#### Zadanie
Przepisz dokładnie wiersze od początku pozycji aż do wiersza zawierającego „- [FC-008 Security”, łącznie z nim, i pomiń w odpowiedzi obrazy.

#### Dane wejściowe
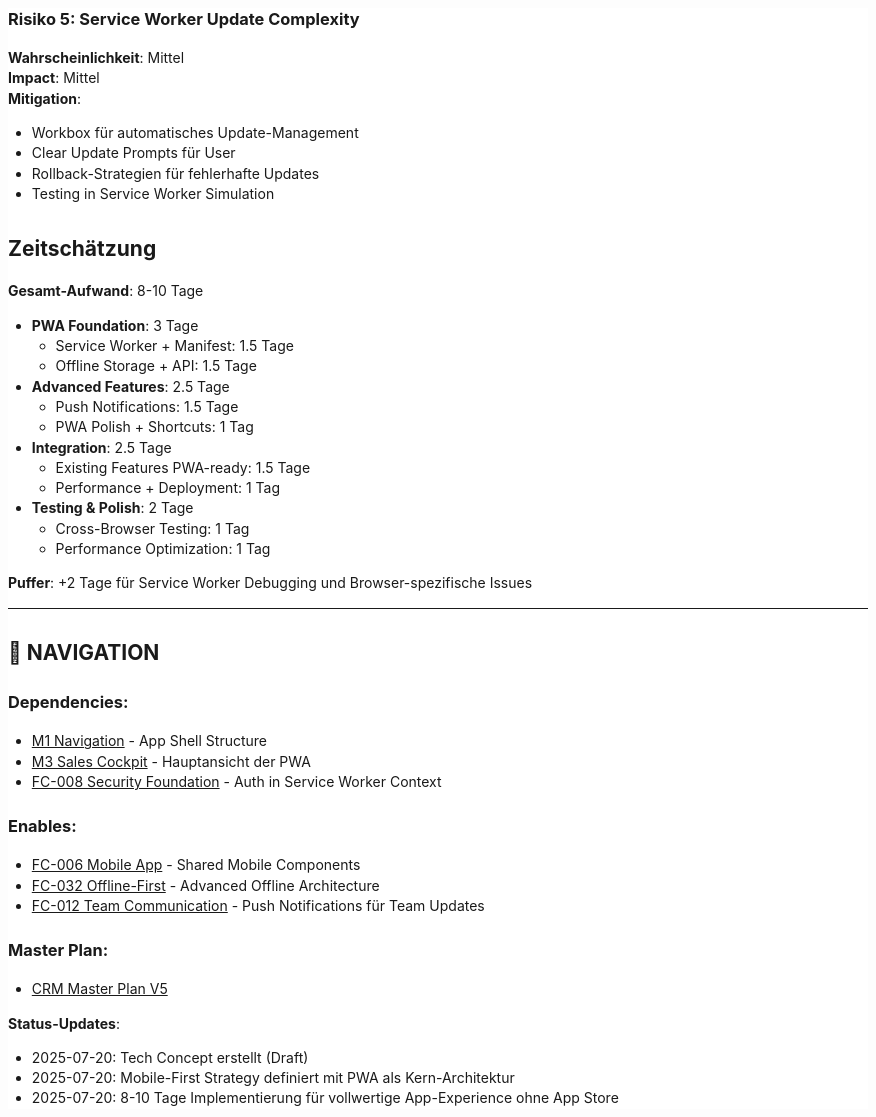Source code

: ### Risiko 5: Service Worker Update Complexity
**Wahrscheinlichkeit**: Mittel  
**Impact**: Mittel  
**Mitigation**: 
- Workbox für automatisches Update-Management
- Clear Update Prompts für User
- Rollback-Strategien für fehlerhafte Updates
- Testing in Service Worker Simulation

## Zeitschätzung

**Gesamt-Aufwand**: 8-10 Tage

- **PWA Foundation**: 3 Tage
  - Service Worker + Manifest: 1.5 Tage
  - Offline Storage + API: 1.5 Tage
- **Advanced Features**: 2.5 Tage
  - Push Notifications: 1.5 Tage
  - PWA Polish + Shortcuts: 1 Tag
- **Integration**: 2.5 Tage
  - Existing Features PWA-ready: 1.5 Tage
  - Performance + Deployment: 1 Tag
- **Testing & Polish**: 2 Tage
  - Cross-Browser Testing: 1 Tag
  - Performance Optimization: 1 Tag

**Puffer**: +2 Tage für Service Worker Debugging und Browser-spezifische Issues

---

## 🧭 NAVIGATION

### Dependencies:
- [M1 Navigation](/Users/joergstreeck/freshplan-sales-tool/docs/features/ACTIVE/05_ui_foundation/M1_NAVIGATION_KOMPAKT.md) - App Shell Structure
- [M3 Sales Cockpit](/Users/joergstreeck/freshplan-sales-tool/docs/features/ACTIVE/05_ui_foundation/M3_SALES_COCKPIT_KOMPAKT.md) - Hauptansicht der PWA
- [FC-008 Security Foundation](/Users/joergstreeck/freshplan-sales-tool/docs/features/ACTIVE/01_security_foundation/FC-008_KOMPAKT.md) - Auth in Service Worker Context

### Enables:
- [FC-006 Mobile App](/Users/joergstreeck/freshplan-sales-tool/docs/features/PLANNED/09_mobile_app/FC-006_KOMPAKT.md) - Shared Mobile Components
- [FC-032 Offline-First](/Users/joergstreeck/freshplan-sales-tool/docs/features/PLANNED/32_offline_first/FC-032_KOMPAKT.md) - Advanced Offline Architecture
- [FC-012 Team Communication](/Users/joergstreeck/freshplan-sales-tool/docs/features/PLANNED/14_team_communication/FC-012_KOMPAKT.md) - Push Notifications für Team Updates

### Master Plan:
- [CRM Master Plan V5](/Users/joergstreeck/freshplan-sales-tool/docs/CRM_COMPLETE_MASTER_PLAN_V5.md)

**Status-Updates**:
- 2025-07-20: Tech Concept erstellt (Draft)
- 2025-07-20: Mobile-First Strategy definiert mit PWA als Kern-Architektur
- 2025-07-20: 8-10 Tage Implementierung für vollwertige App-Experience ohne App Store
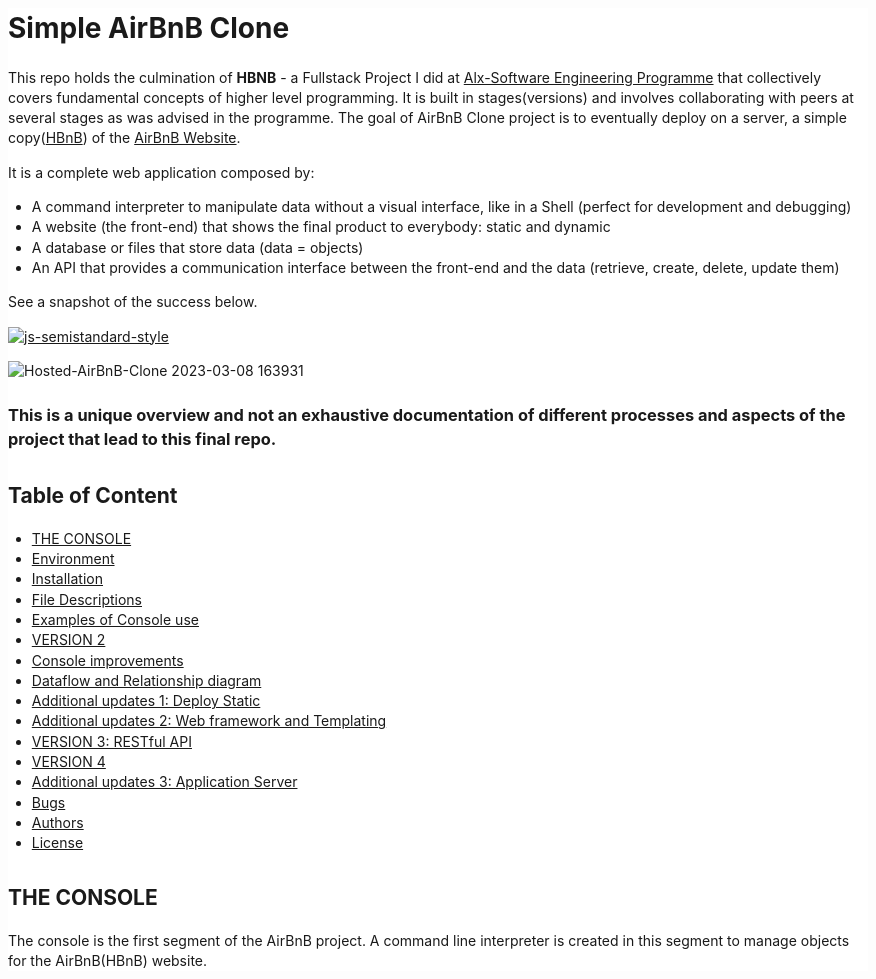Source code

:# Simple AirBnB Clone

This repo holds the culmination of **HBNB** - a Fullstack Project I did at [Alx-Software Engineering Programme](https://www.alxafrica.com/software-engineering/) that collectively covers fundamental concepts of higher level programming. It is built in stages(versions) and involves collaborating with peers at several stages as was advised in the programme. The goal of AirBnB Clone project is to eventually deploy on a server, a simple copy([HBnB](http://web-01.david-inkheart.tech/)) of the [AirBnB Website](https://www.airbnb.com/). 

It is a complete web application composed by:

- A command interpreter to manipulate data without a visual interface, like in a Shell (perfect for development and debugging)
- A website (the front-end) that shows the final product to everybody: static and dynamic
- A database or files that store data (data = objects)
- An API that provides a communication interface between the front-end and the data (retrieve, create, delete, update them)

See a snapshot of the success below. 

[![js-semistandard-style](https://img.shields.io/badge/code%20style-semistandard-brightgreen.svg?style=flat-square)](https://github.com/standard/semistandard)

![Hosted-AirBnB-Clone 2023-03-08 163931](https://user-images.githubusercontent.com/106752187/232021210-813cf56b-8462-4c29-a475-9bb74d52a332.jpg)

### This is a unique overview and not an exhaustive documentation of different processes and aspects of the project that lead to this final repo.

## Table of Content
* [THE CONSOLE](#the-console)
* [Environment](#environment)
* [Installation](#installation)
* [File Descriptions](#file-descriptions)
* [Examples of Console use](#examples-of-use)
* [VERSION 2](#version-2)
* [Console improvements](#console-improvements)
* [Dataflow and Relationship diagram](#sample-dataflow-relationship-diagram-for-implementations)
* [Additional updates 1: Deploy Static](#additional-updates-2)
* [Additional updates 2: Web framework and Templating](#additional-updates-1)
* [VERSION 3: RESTful API](#version-3)
* [VERSION 4](#version-3)
* [Additional updates 3: Application Server](#additional-updates-3)
* [Bugs](#bugs)
* [Authors](#authors)
* [License](#license)

## THE CONSOLE
The console is the first segment of the AirBnB project. A command line interpreter is created in this segment to manage objects for the AirBnB(HBnB) website.

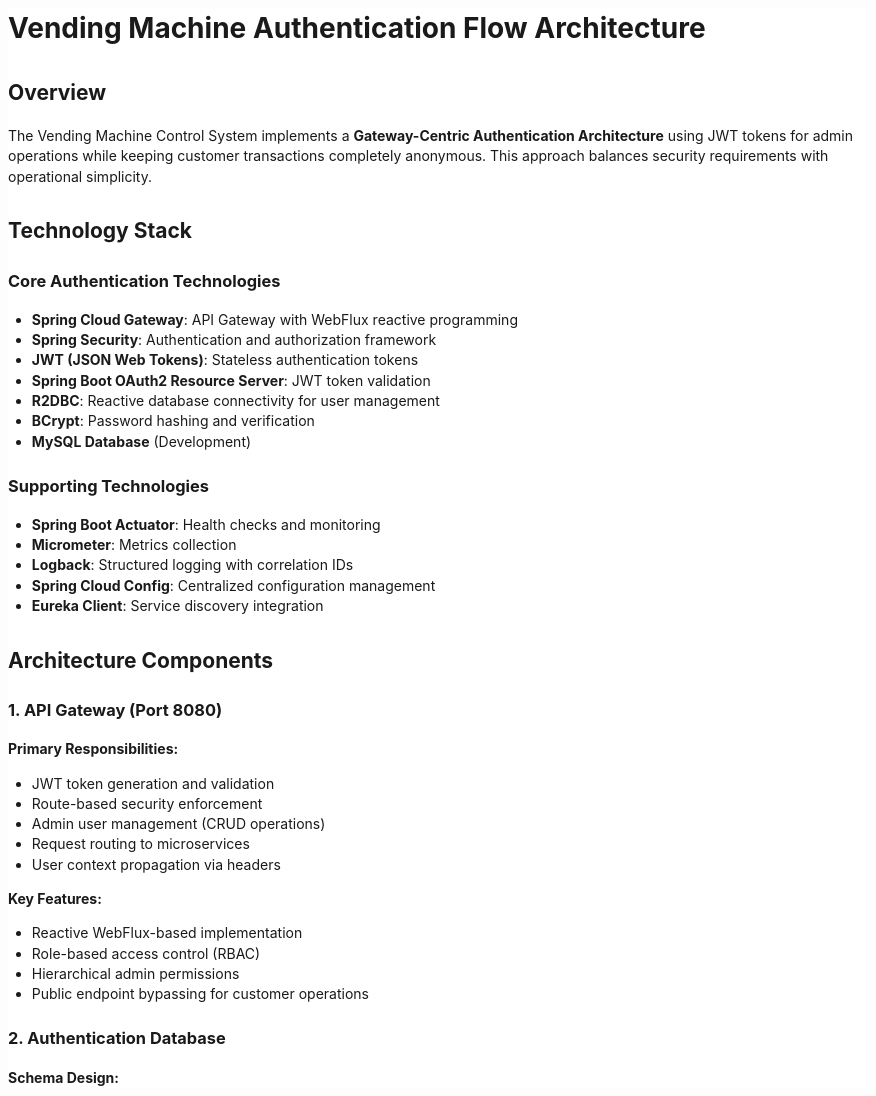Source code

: # Vending Machine Authentication Flow Architecture

## Overview

The Vending Machine Control System implements a **Gateway-Centric Authentication Architecture** using JWT tokens for admin operations while keeping customer transactions completely anonymous. This approach balances security requirements with operational simplicity.

## Technology Stack

### Core Authentication Technologies

- **Spring Cloud Gateway**: API Gateway with WebFlux reactive programming
- **Spring Security**: Authentication and authorization framework
- **JWT (JSON Web Tokens)**: Stateless authentication tokens
- **Spring Boot OAuth2 Resource Server**: JWT token validation
- **R2DBC**: Reactive database connectivity for user management
- **BCrypt**: Password hashing and verification
- **MySQL Database** (Development)

### Supporting Technologies

- **Spring Boot Actuator**: Health checks and monitoring
- **Micrometer**: Metrics collection
- **Logback**: Structured logging with correlation IDs
- **Spring Cloud Config**: Centralized configuration management
- **Eureka Client**: Service discovery integration

## Architecture Components

### 1. API Gateway (Port 8080)

**Primary Responsibilities:**

- JWT token generation and validation
- Route-based security enforcement
- Admin user management (CRUD operations)
- Request routing to microservices
- User context propagation via headers

**Key Features:**

- Reactive WebFlux-based implementation
- Role-based access control (RBAC)
- Hierarchical admin permissions
- Public endpoint bypassing for customer operations

### 2. Authentication Database

**Schema Design:**
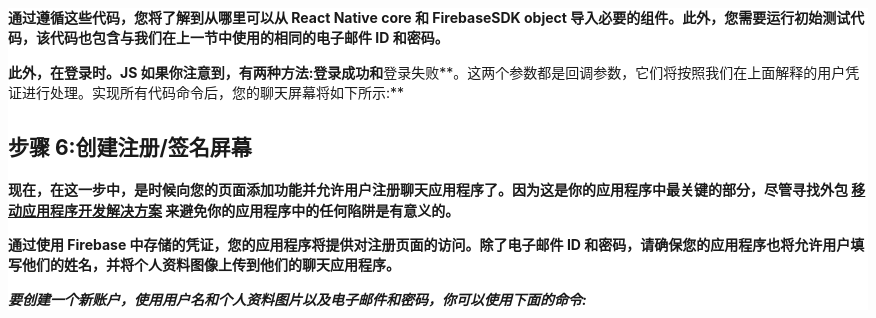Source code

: **通过遵循这些代码，您将了解到从哪里可以从 **React Native core** 和 **FirebaseSDK** object 导入必要的组件。此外，您需要运行初始测试代码，该代码也包含与我们在上一节中使用的相同的电子邮件 ID 和密码。**

**此外，在登录时。JS 如果你注意到，有两种方法:**登录成功**和**登录失败**。这两个参数都是回调参数，它们将按照我们在上面解释的用户凭证进行处理。实现所有代码命令后，您的聊天屏幕将如下所示:**

## ****步骤 6:创建注册/签名屏幕****

**现在，在这一步中，是时候向您的页面添加功能并允许用户注册聊天应用程序了。因为这是你的应用程序中最关键的部分，尽管寻找外包 [**移动应用程序开发解决方案**](https://www.xicom.ae/services/mobile-app-development/) 来避免你的应用程序中的任何陷阱是有意义的。**

**通过使用 Firebase 中存储的凭证，您的应用程序将提供对注册页面的访问。除了电子邮件 ID 和密码，请确保您的应用程序也将允许用户填写他们的姓名，并将个人资料图像上传到他们的聊天应用程序。**

*****要创建一个新账户，使用用户名和个人资料图片以及电子邮件和密码，你可以使用下面的命令:*****
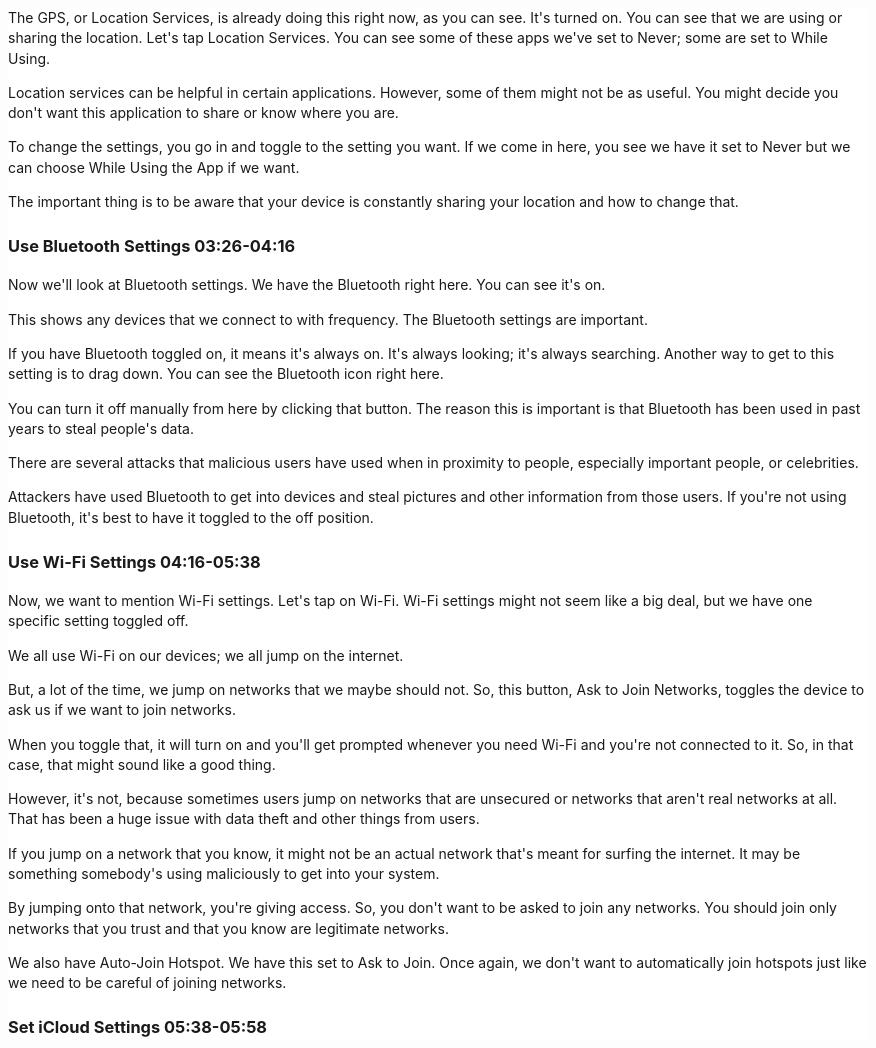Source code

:The GPS, or Location Services, is already doing this right now, as you can see. It's turned on. You can see that we are using or sharing the location. Let's tap Location Services. You can see some of these apps we've set to Never; some are set to While Using.

Location services can be helpful in certain applications. However, some of them might not be as useful. You might decide you don't want this application to share or know where you are.

To change the settings, you go in and toggle to the setting you want. If we come in here, you see we have it set to Never but we can choose While Using the App if we want.

The important thing is to be aware that your device is constantly sharing your location and how to change that.

### Use Bluetooth Settings 03:26-04:16

Now we'll look at Bluetooth settings. We have the Bluetooth right here. You can see it's on.

This shows any devices that we connect to with frequency. The Bluetooth settings are important.

If you have Bluetooth toggled on, it means it's always on. It's always looking; it's always searching. Another way to get to this setting is to drag down. You can see the Bluetooth icon right here.

You can turn it off manually from here by clicking that button. The reason this is important is that Bluetooth has been used in past years to steal people's data.

There are several attacks that malicious users have used when in proximity to people, especially important people, or celebrities.

Attackers have used Bluetooth to get into devices and steal pictures and other information from those users. If you're not using Bluetooth, it's best to have it toggled to the off position.

### Use Wi-Fi Settings 04:16-05:38

Now, we want to mention Wi-Fi settings. Let's tap on Wi-Fi. Wi-Fi settings might not seem like a big deal, but we have one specific setting toggled off.

We all use Wi-Fi on our devices; we all jump on the internet.

But, a lot of the time, we jump on networks that we maybe should not. So, this button, Ask to Join Networks, toggles the device to ask us if we want to join networks.

When you toggle that, it will turn on and you'll get prompted whenever you need Wi-Fi and you're not connected to it. So, in that case, that might sound like a good thing.

However, it's not, because sometimes users jump on networks that are unsecured or networks that aren't real networks at all. That has been a huge issue with data theft and other things from users.

If you jump on a network that you know, it might not be an actual network that's meant for surfing the internet. It may be something somebody's using maliciously to get into your system.

By jumping onto that network, you're giving access. So, you don't want to be asked to join any networks. You should join only networks that you trust and that you know are legitimate networks.

We also have Auto-Join Hotspot. We have this set to Ask to Join. Once again, we don't want to automatically join hotspots just like we need to be careful of joining networks.

### Set iCloud Settings 05:38-05:58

#### Odpowiedź
Source code

: ### Risiko 5: Service Worker Update Complexity
**Wahrscheinlichkeit**: Mittel  
**Impact**: Mittel  
**Mitigation**: 
- Workbox für automatisches Update-Management
- Clear Update Prompts für User
- Rollback-Strategien für fehlerhafte Updates
- Testing in Service Worker Simulation

## Zeitschätzung

**Gesamt-Aufwand**: 8-10 Tage

- **PWA Foundation**: 3 Tage
  - Service Worker + Manifest: 1.5 Tage
  - Offline Storage + API: 1.5 Tage
- **Advanced Features**: 2.5 Tage
  - Push Notifications: 1.5 Tage
  - PWA Polish + Shortcuts: 1 Tag
- **Integration**: 2.5 Tage
  - Existing Features PWA-ready: 1.5 Tage
  - Performance + Deployment: 1 Tag
- **Testing & Polish**: 2 Tage
  - Cross-Browser Testing: 1 Tag
  - Performance Optimization: 1 Tag

**Puffer**: +2 Tage für Service Worker Debugging und Browser-spezifische Issues

---

## 🧭 NAVIGATION

### Dependencies:
- [M1 Navigation](/Users/joergstreeck/freshplan-sales-tool/docs/features/ACTIVE/05_ui_foundation/M1_NAVIGATION_KOMPAKT.md) - App Shell Structure
- [M3 Sales Cockpit](/Users/joergstreeck/freshplan-sales-tool/docs/features/ACTIVE/05_ui_foundation/M3_SALES_COCKPIT_KOMPAKT.md) - Hauptansicht der PWA
- [FC-008 Security Foundation](/Users/joergstreeck/freshplan-sales-tool/docs/features/ACTIVE/01_security_foundation/FC-008_KOMPAKT.md) - Auth in Service Worker Context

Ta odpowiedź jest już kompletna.